*Brief*:
Write out the lines below exactly, beginning at the one with "right knee: (405, 369, 14)" and stopping after the one with "left knee: (877, 884, 2)"; the pictures are not copied.

====== Data shown ======

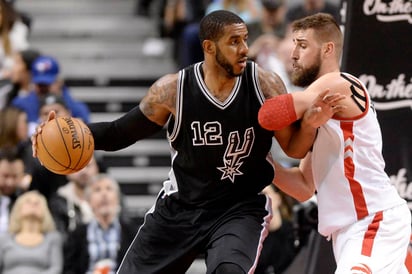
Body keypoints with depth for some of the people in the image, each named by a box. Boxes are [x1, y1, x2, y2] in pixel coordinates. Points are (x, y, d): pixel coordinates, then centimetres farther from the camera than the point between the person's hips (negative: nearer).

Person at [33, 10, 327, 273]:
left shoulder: (265, 85, -14)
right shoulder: (173, 89, -13)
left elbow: (295, 148, -6)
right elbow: (121, 132, -1)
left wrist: (310, 122, -28)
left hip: (241, 208, -2)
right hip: (181, 205, 2)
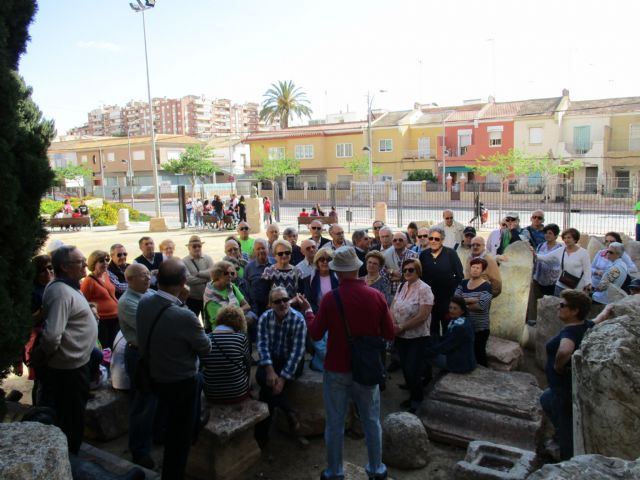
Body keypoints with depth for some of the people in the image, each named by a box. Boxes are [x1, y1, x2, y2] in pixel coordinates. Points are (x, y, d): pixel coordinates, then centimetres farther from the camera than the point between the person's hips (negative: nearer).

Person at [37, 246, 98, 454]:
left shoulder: (68, 286, 6)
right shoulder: (61, 292, -26)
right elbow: (52, 334, -34)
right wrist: (43, 355, -17)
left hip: (73, 363, 10)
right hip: (69, 367, -10)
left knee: (64, 416, 24)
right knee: (71, 419, 7)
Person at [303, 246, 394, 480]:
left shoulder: (330, 298, -16)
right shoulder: (376, 296, -11)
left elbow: (315, 333, -5)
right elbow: (389, 334, -3)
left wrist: (307, 310, 10)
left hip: (337, 369, -1)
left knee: (334, 423, 12)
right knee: (372, 421, 17)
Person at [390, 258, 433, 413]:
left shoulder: (424, 289, -15)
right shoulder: (401, 286, 5)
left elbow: (422, 316, -22)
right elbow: (393, 308, 6)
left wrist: (401, 328, -17)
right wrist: (393, 325, -12)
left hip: (417, 338, -6)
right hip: (401, 337, 6)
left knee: (412, 371, 0)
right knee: (405, 369, 14)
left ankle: (418, 400, 23)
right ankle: (413, 396, 34)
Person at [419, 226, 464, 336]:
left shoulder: (450, 253, -6)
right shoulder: (424, 255, 3)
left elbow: (459, 275, -5)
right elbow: (420, 275, 6)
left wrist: (453, 290, -8)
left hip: (448, 297, -3)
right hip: (429, 297, 3)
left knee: (447, 326, 9)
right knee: (433, 326, 15)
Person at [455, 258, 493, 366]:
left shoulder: (486, 286, -10)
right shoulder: (463, 283, 7)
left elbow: (481, 305, -22)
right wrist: (470, 300, -19)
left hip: (480, 328, -5)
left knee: (479, 353, 5)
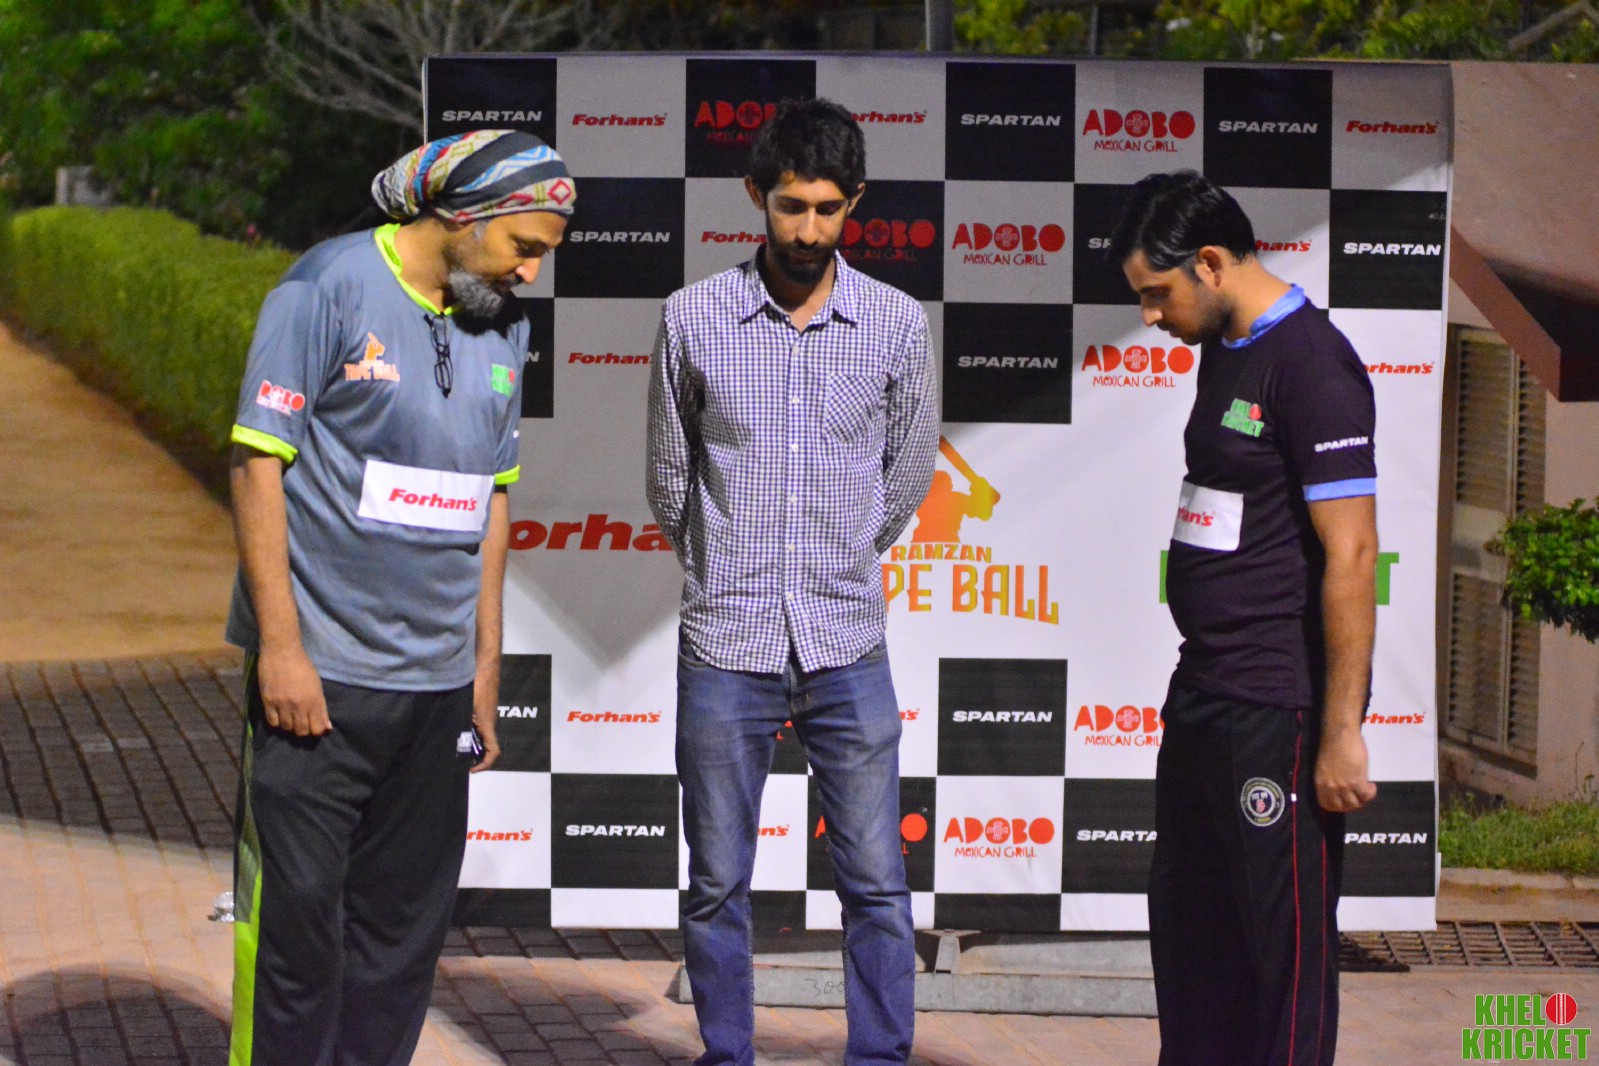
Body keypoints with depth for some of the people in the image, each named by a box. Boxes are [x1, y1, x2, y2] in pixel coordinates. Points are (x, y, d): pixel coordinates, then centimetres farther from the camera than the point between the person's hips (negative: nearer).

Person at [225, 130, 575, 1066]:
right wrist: (281, 644, -14)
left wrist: (485, 669, 17)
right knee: (297, 911, -2)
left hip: (437, 683, 6)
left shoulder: (504, 324, 13)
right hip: (317, 673, -6)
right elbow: (259, 461, -9)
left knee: (407, 926, 8)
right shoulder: (333, 286, -7)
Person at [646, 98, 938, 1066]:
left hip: (850, 652, 1)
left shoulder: (898, 324, 0)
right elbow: (669, 478, 11)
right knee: (718, 886, 6)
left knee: (877, 884, 2)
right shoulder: (695, 319, -2)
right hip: (725, 652, 0)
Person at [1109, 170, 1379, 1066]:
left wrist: (1341, 732, -20)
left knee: (1284, 940, -1)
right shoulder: (1224, 351, 12)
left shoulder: (1312, 366, -16)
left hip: (1278, 712, -10)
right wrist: (1202, 685, 18)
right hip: (1205, 692, 10)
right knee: (1188, 918, 17)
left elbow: (1351, 556, -19)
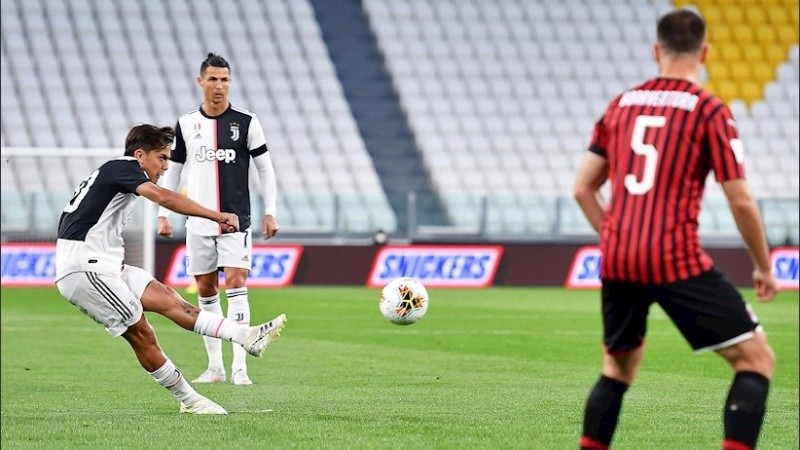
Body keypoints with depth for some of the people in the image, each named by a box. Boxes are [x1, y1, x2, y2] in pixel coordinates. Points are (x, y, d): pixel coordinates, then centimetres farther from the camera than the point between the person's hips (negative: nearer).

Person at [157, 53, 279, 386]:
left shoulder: (246, 123, -1)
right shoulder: (186, 125, 5)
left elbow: (265, 168, 3)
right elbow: (172, 171, 12)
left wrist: (269, 212, -2)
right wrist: (163, 214, 7)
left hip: (235, 220, -3)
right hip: (199, 222, 3)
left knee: (235, 284, -13)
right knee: (205, 291, 7)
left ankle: (240, 366, -15)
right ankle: (215, 366, 15)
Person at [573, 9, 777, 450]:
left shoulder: (621, 105, 13)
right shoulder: (710, 111, -3)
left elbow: (583, 188, 17)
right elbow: (740, 201, -5)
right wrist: (763, 267, 8)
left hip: (617, 261, 6)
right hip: (677, 260, -6)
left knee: (619, 365, 26)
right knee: (756, 358, 3)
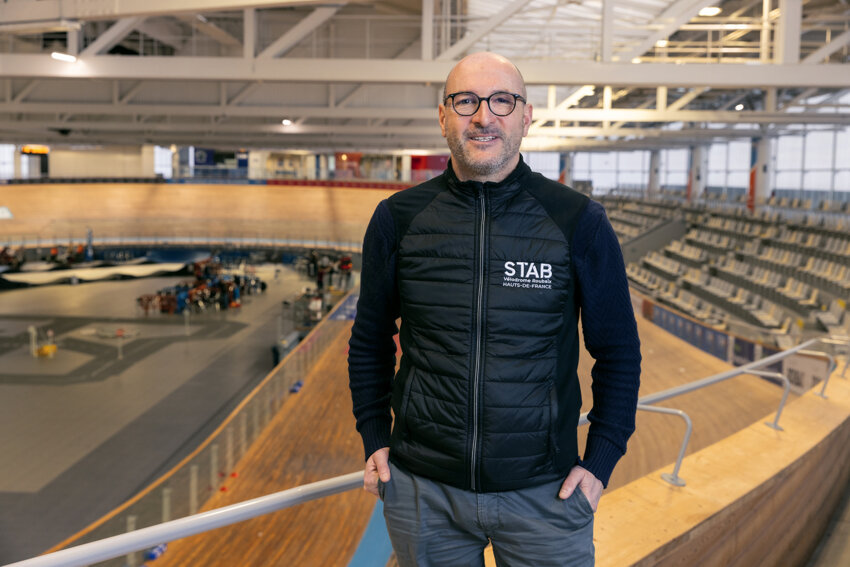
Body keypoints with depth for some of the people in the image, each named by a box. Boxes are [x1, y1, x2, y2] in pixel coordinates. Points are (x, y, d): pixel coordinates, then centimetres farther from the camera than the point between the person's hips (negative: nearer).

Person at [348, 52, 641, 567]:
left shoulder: (580, 222, -6)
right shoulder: (397, 219, -1)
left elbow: (619, 351, 2)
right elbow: (370, 341, 10)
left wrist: (600, 462, -3)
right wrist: (376, 440, 5)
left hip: (544, 491, -1)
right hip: (423, 490, 2)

======

*Output of the task*:
right knee: (405, 369, 14)
left ankle: (418, 400, 23)
right ankle: (413, 396, 34)
Person at [419, 226, 464, 336]:
left shoulder: (450, 253, -6)
right shoulder: (424, 255, 3)
left elbow: (459, 275, -5)
right elbow: (420, 275, 6)
left wrist: (453, 290, -8)
left hip: (448, 297, -3)
right hip: (429, 297, 3)
left knee: (447, 326, 9)
right knee: (433, 326, 15)
Person at [455, 258, 493, 366]:
left shoulder: (486, 286, -10)
right shoulder: (463, 283, 7)
left elbow: (481, 305, -22)
right wrist: (470, 300, -19)
left hip: (480, 328, -5)
left knee: (479, 353, 5)
Body keypoints with depth for some of the people in the image, each named by a box. Boxes are [x1, y1, x2, y2] in pixel coordinates. Points are (x, y, d): pixel coordinates, then centimetres farther from the camera than the point between the person's hips (negative: nearer).

Person at [225, 130, 575, 1066]:
right wrist: (281, 644, -14)
left wrist: (485, 669, 17)
right knee: (297, 911, -2)
left hip: (437, 683, 6)
left shoulder: (504, 324, 13)
right hip: (317, 673, -6)
right elbow: (259, 461, -9)
left knee: (407, 926, 8)
right shoulder: (333, 286, -7)
Person at [646, 98, 938, 1066]:
left hip: (850, 652, 1)
left shoulder: (898, 324, 0)
right elbow: (669, 478, 11)
right knee: (718, 886, 6)
left knee: (877, 884, 2)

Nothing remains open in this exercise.